ACKNOWLEDGMENTS

THE IDEAS AND ARGUMENTS IN THIS BOOK WOULD NOT HAVE COME together in the form of a monograph were it not for the support and encouragement of a number of institutions and individuals. My thanks to the British Academy for the award of a Postdoctoral Research Fellowship that enabled me to pursue the project in film theory and philosophy that evolved into the present book, and to the University of Edinburgh for hosting the Fellowship. I would like to thank past and present colleagues within the Film Studies Program at Edinburgh for their support of my interdisciplinary research, as well as for their helpful suggestions with respect to this book, especially Martine Beugnet, the late John Orr, Kriss Ravetto-Biagioli, and David Sorfa.
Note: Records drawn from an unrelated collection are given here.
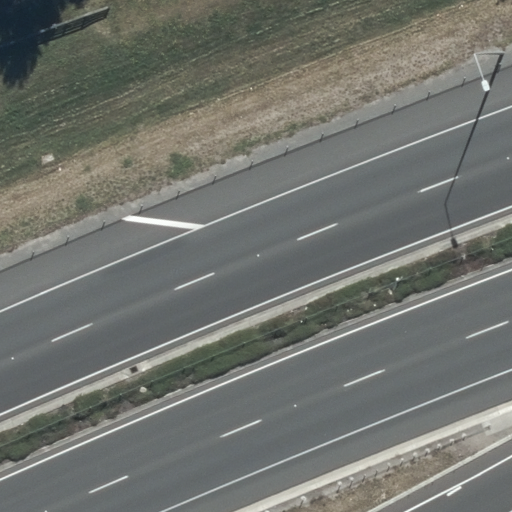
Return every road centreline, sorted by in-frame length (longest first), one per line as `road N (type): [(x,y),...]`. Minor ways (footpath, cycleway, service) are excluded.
road 1 (trunk): [(0,353),(511,145)]
road 2 (trunk): [(511,322),(51,511)]
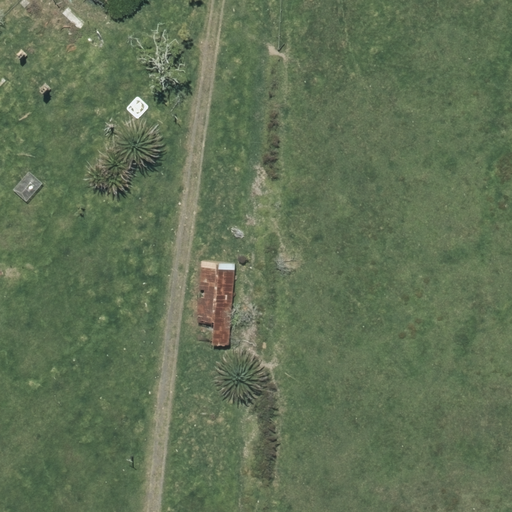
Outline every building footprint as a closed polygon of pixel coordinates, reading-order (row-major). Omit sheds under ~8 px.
[(0,82),(13,96),(6,101),(31,127),(79,82),(75,79),(100,55),(46,0),(26,0),(0,25),(0,82)] [(113,0),(91,0),(105,11),(113,0)] [(150,78),(127,60),(115,75),(138,93),(150,78)] [(135,94),(122,110),(135,121),(148,105),(135,94)] [(200,255),(193,337),(228,340),(234,258),(200,255)]
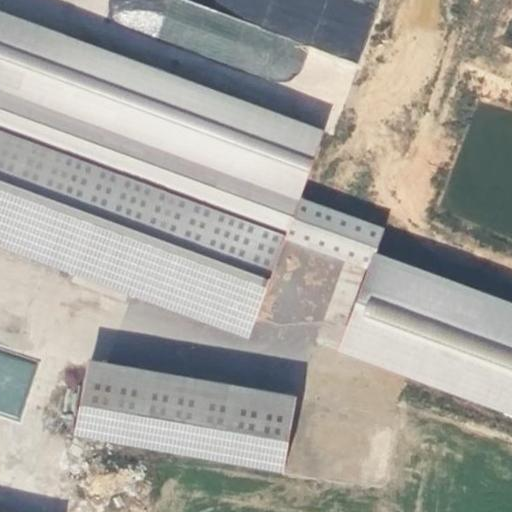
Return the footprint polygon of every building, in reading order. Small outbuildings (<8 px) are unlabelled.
[(362,62),(381,0),(212,0),(212,3),(201,0),(109,0),(102,23),(204,55),(216,16),(362,62)] [(287,204),(0,101),(0,246),(77,274),(131,293),(241,332),(287,204)] [(511,307),(368,256),(327,350),(511,420),(511,307)] [(131,293),(77,274),(73,285),(127,306),(131,293)] [(0,413),(19,419),(37,363),(0,351),(0,413)] [(290,403),(82,365),(71,424),(279,462),(290,403)]
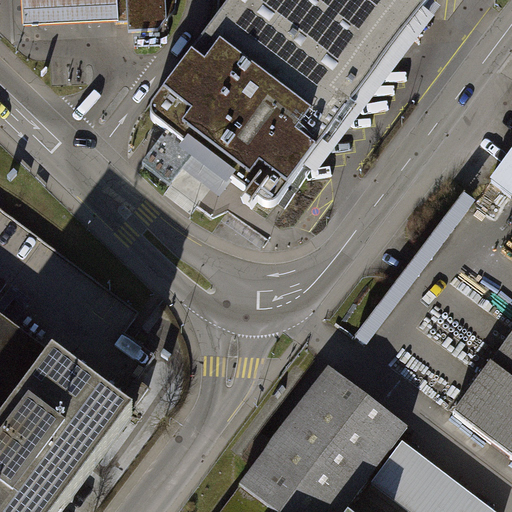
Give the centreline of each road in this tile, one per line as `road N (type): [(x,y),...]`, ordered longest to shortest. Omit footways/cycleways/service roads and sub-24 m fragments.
road 1 (secondary): [(511,25),(330,261),(291,290),(230,302)]
road 2 (secondary): [(97,182),(121,232),(199,299),(230,302)]
road 3 (secondary): [(230,302),(225,278),(211,263),(97,182)]
road 4 (residential): [(206,425),(229,408),(249,369),(251,336),(230,302)]
road 5 (residential): [(230,302),(206,425)]
road 6 (secondary): [(11,98),(97,182)]
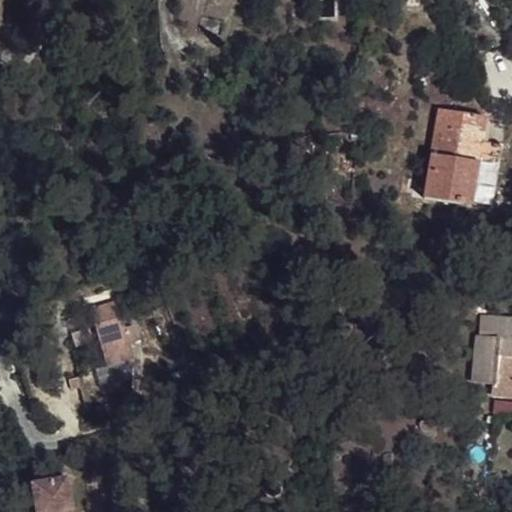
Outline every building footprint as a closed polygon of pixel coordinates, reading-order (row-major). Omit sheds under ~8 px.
[(129,29),(121,30),(121,40),(129,41),(129,29)] [(490,121),(443,113),(426,201),(472,211),(486,145),(490,121)] [(506,149),(486,145),(472,211),(495,215),(506,149)] [(325,244),(296,248),(297,260),(302,260),(305,277),(329,274),(325,244)] [(120,329),(114,304),(87,311),(98,351),(133,341),(128,327),(120,329)] [(511,322),(478,321),(476,341),(494,344),(488,397),(511,399),(511,322)] [(420,430),(431,433),(433,424),(424,421),(419,422),(418,427),(420,430)] [(66,511),(60,479),(24,485),(29,511),(66,511)]
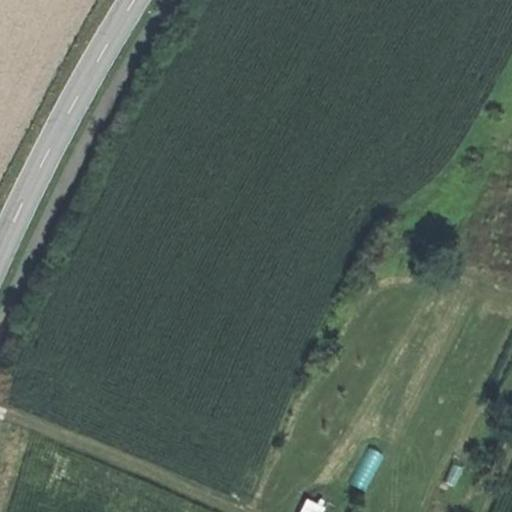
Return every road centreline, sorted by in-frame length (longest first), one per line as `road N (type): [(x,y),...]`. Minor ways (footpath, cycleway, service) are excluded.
road 1 (tertiary): [(131,0),(29,183),(0,255)]
road 2 (track): [(0,412),(248,511)]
For assistance and encouragement along the way (or earlier) many thanks to Ian Christie, Bill Germano, Andrew Klevan, Jane Sillars, Susan Kemp, Laura Marcus, David Martin-Jones, Annette Davison, Julian Kilverstein, Ben Winters, David N. Rodowick, Raymond Bellour, Christa Blümlinger, Dudley Andrew, Andrew Ward (and other past and present members of the Philosophy Department at the University of York), Tony McKibbin, Mark Cousins, Chris Fujiwara, Jason Gaiger, and Robert Sinnerbrink. Thanks also to my manuscript editor, Joe Abbott, my production editor Roy Thomas, and, especially, Wendy Lochner, my editor at Columbia University Press, for her great patience and expert advice. I owe a special debt of gratitude to the wonderful teachers at Connecticut College who first opened my intellectual horizons to many of the worlds of films and philosophy explored in these pages; my thanks, especially, to the Philosophy Department and to its members Kristin Pfefferkorn-Forbath, J. Melvin Woody, Marijan Despalatovic, and the late Lester J. Reiss. Finally, I wish to reserve special acknowledgment for my parents and for Kathrin. Their support has made this and so much else possible, and this book is dedicated to them.